🤖 AI Summary
This work addresses the inefficiency and instability in training caused by sparse rewards from binary verifiers, as well as the performance limitations of existing methods that uniformly penalize any deviation from a reference model regardless of its quality. To overcome these issues, we propose One-Way Policy Optimization (OWPO), which decouples update direction and magnitude: the verifier determines the optimization direction, while the reference policy solely modulates the step size. OWPO further introduces an asymmetric reweighting mechanism—accelerating alignment for updates worse than the reference and locking in gains for superior deviations—thereby establishing a ratchet effect that continuously consolidates performance improvements. Experimental results demonstrate that OWPO significantly outperforms strong baselines such as DAPO, OPD, and MOPD across multiple benchmarks, breaking free from fixed priors and achieving sustained self-evolution without reliance on external reference models.
📝 Abstract
Reinforcement Learning with Verifiable Rewards (RLVR) has become a promising paradigm for scaling reasoning capabilities of Large Language Models (LLMs). However, the sparsity of binary verifier rewards often leads to low efficiency and optimization instability.

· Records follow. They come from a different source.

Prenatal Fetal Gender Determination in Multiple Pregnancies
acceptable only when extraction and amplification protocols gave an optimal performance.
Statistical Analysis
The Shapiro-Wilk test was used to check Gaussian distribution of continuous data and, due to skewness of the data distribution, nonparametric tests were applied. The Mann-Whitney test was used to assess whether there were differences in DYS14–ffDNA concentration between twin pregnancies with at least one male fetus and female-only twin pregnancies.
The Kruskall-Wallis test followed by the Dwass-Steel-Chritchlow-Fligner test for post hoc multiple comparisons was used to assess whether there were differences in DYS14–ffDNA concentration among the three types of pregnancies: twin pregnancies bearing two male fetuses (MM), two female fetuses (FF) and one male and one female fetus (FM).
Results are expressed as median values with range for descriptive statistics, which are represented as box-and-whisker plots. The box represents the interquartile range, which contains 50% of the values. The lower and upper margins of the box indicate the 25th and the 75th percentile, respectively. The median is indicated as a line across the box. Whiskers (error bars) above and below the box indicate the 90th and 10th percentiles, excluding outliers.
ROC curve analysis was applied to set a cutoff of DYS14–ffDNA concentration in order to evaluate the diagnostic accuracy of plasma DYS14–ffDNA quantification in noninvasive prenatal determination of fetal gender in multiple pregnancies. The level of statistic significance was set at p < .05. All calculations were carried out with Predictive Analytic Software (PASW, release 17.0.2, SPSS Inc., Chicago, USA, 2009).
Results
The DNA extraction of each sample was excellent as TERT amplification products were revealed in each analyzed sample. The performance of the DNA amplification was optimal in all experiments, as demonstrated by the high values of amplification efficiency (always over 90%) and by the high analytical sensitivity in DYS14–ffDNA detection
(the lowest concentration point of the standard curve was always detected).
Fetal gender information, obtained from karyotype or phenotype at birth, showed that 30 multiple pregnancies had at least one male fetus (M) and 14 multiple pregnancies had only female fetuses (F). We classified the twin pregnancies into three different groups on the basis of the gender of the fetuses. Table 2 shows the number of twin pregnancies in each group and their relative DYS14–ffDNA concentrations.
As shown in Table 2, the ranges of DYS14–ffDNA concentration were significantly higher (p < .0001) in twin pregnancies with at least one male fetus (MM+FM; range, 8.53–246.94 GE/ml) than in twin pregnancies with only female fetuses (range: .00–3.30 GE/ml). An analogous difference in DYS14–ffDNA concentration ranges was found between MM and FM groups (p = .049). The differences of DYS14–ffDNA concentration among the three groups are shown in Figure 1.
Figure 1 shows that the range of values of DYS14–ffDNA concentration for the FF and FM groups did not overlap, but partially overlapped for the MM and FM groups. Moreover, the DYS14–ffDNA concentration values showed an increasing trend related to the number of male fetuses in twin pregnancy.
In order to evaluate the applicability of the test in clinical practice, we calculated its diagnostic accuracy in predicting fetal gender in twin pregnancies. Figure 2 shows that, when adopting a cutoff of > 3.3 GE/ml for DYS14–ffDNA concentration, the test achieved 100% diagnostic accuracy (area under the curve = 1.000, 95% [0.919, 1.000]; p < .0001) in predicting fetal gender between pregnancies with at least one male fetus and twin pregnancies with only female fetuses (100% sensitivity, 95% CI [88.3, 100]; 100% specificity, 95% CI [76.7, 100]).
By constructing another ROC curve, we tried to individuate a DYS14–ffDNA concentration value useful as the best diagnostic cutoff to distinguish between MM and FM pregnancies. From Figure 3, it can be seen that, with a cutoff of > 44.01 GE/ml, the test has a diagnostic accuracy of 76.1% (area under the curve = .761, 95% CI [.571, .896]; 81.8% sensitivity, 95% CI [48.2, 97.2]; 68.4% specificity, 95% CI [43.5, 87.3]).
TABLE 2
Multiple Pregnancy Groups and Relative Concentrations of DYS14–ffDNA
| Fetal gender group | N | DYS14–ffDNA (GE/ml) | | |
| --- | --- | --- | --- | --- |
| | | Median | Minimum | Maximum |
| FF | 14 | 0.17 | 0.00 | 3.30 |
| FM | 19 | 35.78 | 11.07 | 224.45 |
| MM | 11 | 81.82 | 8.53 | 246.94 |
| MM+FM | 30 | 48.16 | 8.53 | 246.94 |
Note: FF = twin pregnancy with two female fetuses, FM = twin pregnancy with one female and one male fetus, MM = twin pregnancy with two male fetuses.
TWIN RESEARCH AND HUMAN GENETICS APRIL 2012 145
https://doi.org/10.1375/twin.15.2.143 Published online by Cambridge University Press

To stabilize training, existing methods typically impose token-level constraints relative to a reference policy. We identify that such constraints penalize deviations indiscriminately; this can flip verifier-determined direction when the policy attempts to outperform the reference, thereby suppressing gains. To resolve this, we propose One-Way Policy Optimization (OWPO), a method based on the principle of decoupling optimization direction from update magnitude. In OWPO, the verifier dictates the update direction, while the reference policy serves only to adjust the magnitude. Specifically, OWPO applies asymmetric reweighting: it performs Accelerated Alignment for inferior deviations (where the policy lags behind the reference) and Gain Locking for superior deviations (where the policy surpasses the reference). Furthermore, by incorporating iterative reference updates, OWPO creates a ``Ratchet Effect'' that continuously consolidates gains. Experimental results demonstrate that OWPO outperforms strong baselines, including DAPO, OPD, and MOPD, breaking the bottleneck of fixed priors to enable continuous self-evolution without reliance on external reference models.